Tracing with explain
Section titled “Tracing with explain”Given an identifier from the manifest, explain prints the LaTeX it
came from:
octant explain references/black_scholes_call.tex --target n_002The output reports the byte range, the line and column position, the
literal source slice, the equation label if present, and a few lines of
surrounding context with the matched line marked. Translate first to
produce the manifest, then read identifiers from it. If you pass an
identifier that is not in the manifest, explain reports the error and
lists valid identifiers.
Nautilus references
Section titled “Nautilus references”When the source uses a function that lives in a Nautilus module, for
example \Phi, mapping to Nautilus.Distributions.normal_cdf, the way
Octant emits the reference depends on --emit-nautilus.

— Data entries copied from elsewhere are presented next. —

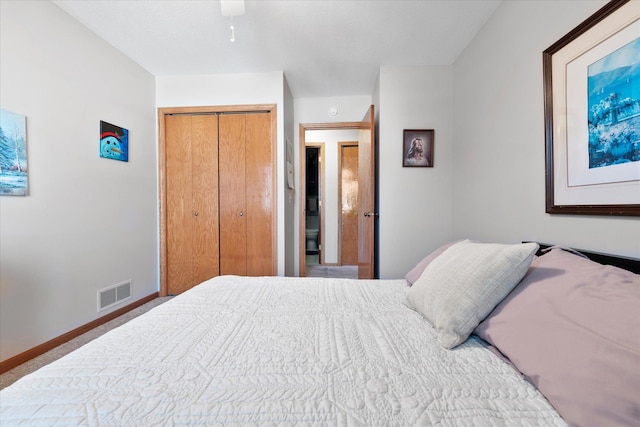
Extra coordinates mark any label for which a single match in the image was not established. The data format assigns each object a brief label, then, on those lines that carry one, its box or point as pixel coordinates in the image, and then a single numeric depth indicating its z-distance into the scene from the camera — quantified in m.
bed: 0.51
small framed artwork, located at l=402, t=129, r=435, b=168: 2.51
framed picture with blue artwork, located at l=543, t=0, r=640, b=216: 0.92
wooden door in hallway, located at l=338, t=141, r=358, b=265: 4.32
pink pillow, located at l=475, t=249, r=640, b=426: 0.49
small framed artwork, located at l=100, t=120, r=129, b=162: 2.16
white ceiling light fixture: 1.58
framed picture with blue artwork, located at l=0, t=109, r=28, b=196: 1.52
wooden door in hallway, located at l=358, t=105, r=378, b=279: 2.63
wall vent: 2.15
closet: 2.73
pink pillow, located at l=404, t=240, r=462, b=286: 1.33
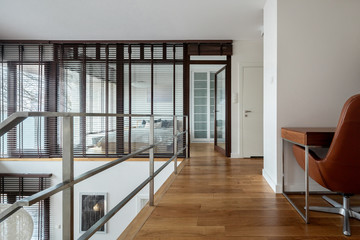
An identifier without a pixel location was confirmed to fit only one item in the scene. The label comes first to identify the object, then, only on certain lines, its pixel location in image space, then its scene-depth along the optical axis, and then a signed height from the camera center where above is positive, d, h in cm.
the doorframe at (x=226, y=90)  458 +63
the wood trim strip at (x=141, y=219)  152 -78
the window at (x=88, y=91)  464 +62
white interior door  458 +3
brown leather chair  151 -30
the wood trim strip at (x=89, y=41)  453 +163
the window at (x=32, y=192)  448 -147
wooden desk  171 -16
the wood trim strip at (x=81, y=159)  452 -79
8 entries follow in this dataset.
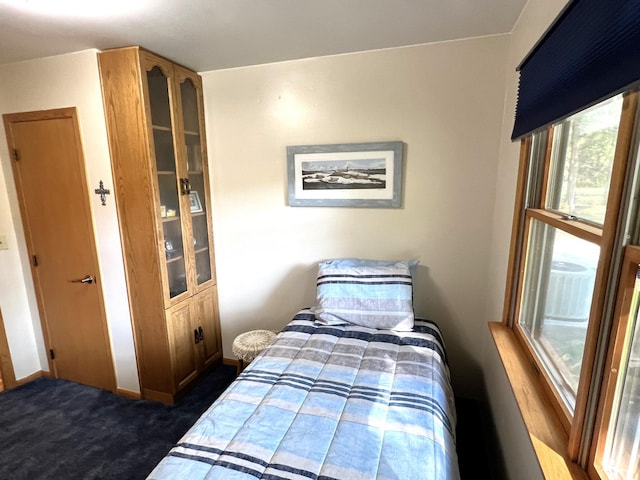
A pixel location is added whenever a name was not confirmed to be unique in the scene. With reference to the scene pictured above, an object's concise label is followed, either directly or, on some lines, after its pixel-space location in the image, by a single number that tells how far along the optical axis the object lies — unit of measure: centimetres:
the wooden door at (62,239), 230
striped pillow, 209
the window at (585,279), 81
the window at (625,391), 79
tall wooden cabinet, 210
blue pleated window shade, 70
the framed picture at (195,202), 256
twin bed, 114
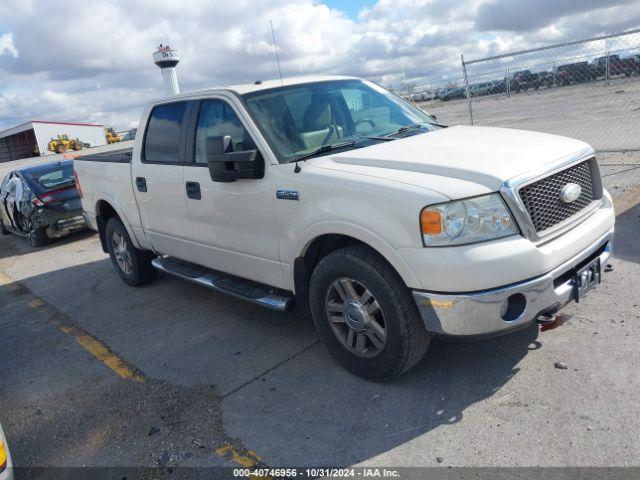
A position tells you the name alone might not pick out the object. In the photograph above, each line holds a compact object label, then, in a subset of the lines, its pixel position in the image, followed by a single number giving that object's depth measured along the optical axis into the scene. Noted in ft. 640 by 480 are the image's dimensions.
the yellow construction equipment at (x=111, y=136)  190.66
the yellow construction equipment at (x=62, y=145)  163.02
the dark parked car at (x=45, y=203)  32.09
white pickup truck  9.59
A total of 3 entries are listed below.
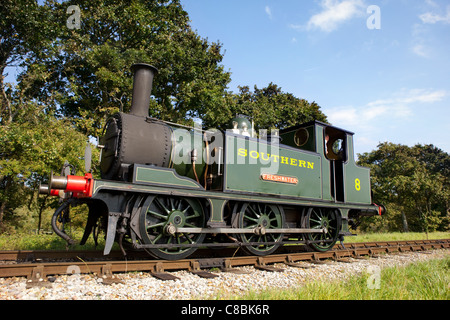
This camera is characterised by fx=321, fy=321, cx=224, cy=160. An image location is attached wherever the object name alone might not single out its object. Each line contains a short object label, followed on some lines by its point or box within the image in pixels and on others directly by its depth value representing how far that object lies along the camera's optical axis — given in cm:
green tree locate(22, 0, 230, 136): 1496
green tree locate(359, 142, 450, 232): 2534
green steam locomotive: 524
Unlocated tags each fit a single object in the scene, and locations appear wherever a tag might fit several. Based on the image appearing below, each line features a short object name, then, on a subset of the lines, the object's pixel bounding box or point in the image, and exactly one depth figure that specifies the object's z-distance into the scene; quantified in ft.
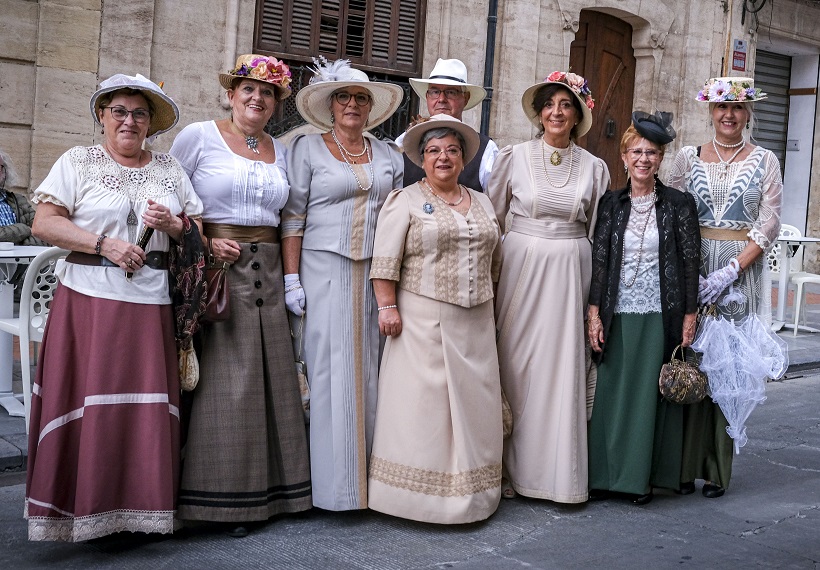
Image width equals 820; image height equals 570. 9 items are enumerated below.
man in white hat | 17.03
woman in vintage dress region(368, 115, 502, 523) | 14.84
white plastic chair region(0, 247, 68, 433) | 18.25
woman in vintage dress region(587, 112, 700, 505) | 16.30
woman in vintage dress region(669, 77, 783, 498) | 16.89
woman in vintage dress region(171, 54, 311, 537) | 14.10
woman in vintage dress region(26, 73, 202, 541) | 12.87
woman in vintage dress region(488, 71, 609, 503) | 16.11
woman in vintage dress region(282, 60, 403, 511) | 15.03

Chelis Deep symbols are restricted to a single bare name, so a dotted
target like Nautilus.Distributions.normal_cdf cannot appear as one
symbol. There are two ways to encode it.
In the default stub mode, the emitter walks the body, collects every
distinct Nautilus reference, and prepends a top-level identity-stub
def for each at the file top:
(def {span: "__synthesized_nautilus_stub__"} normal_cdf (fn {span: "__synthesized_nautilus_stub__"} (params {span: "__synthesized_nautilus_stub__"} (x_1 {type: (t-prim {} f32)})) (var {} x_1)))The stub's parameter count matches the call-site arity. Its body returns
the first argument unchanged. Each call site is rewritten to a bare
(var {} normal_cdf). The emitted Deep is self-contained and compiles
through the Chelis Deep build path.
The stub returns its first argument unchanged, so the generated code is correct for the audit-chain claim but numerically a placeholder if executed standalone. Customers link the generated code against a real Nautilus implementation at deploy time, which shadows the stub with the actual function. Octant prints a loud warning to stderr whenever it inlines a stub.
The stub-introduced nodes carry a reserved synthesized-marker span,
__synthesized_nautilus_stub__. The manifest gains one entry per stub
with that marker as its identifier and a zero byte range; the marker
entries have no LaTeX origin and are exempt from the byte-exact rule
that applies to every LaTeX-derived entry.
The --emit-nautilus access opt-out reverts to the access-chain callee
form, (access (access (var Nautilus) Distributions) normal_cdf), with
no stubs and no warning. It suits callers that resolve the Nautilus
package through a Chelis-side build pipeline.
In both modes the call-site application node keeps its LaTeX-derived
span, so the reference is traceable back to the byte range of the
original \Phi(...) regardless of which emission mode you use.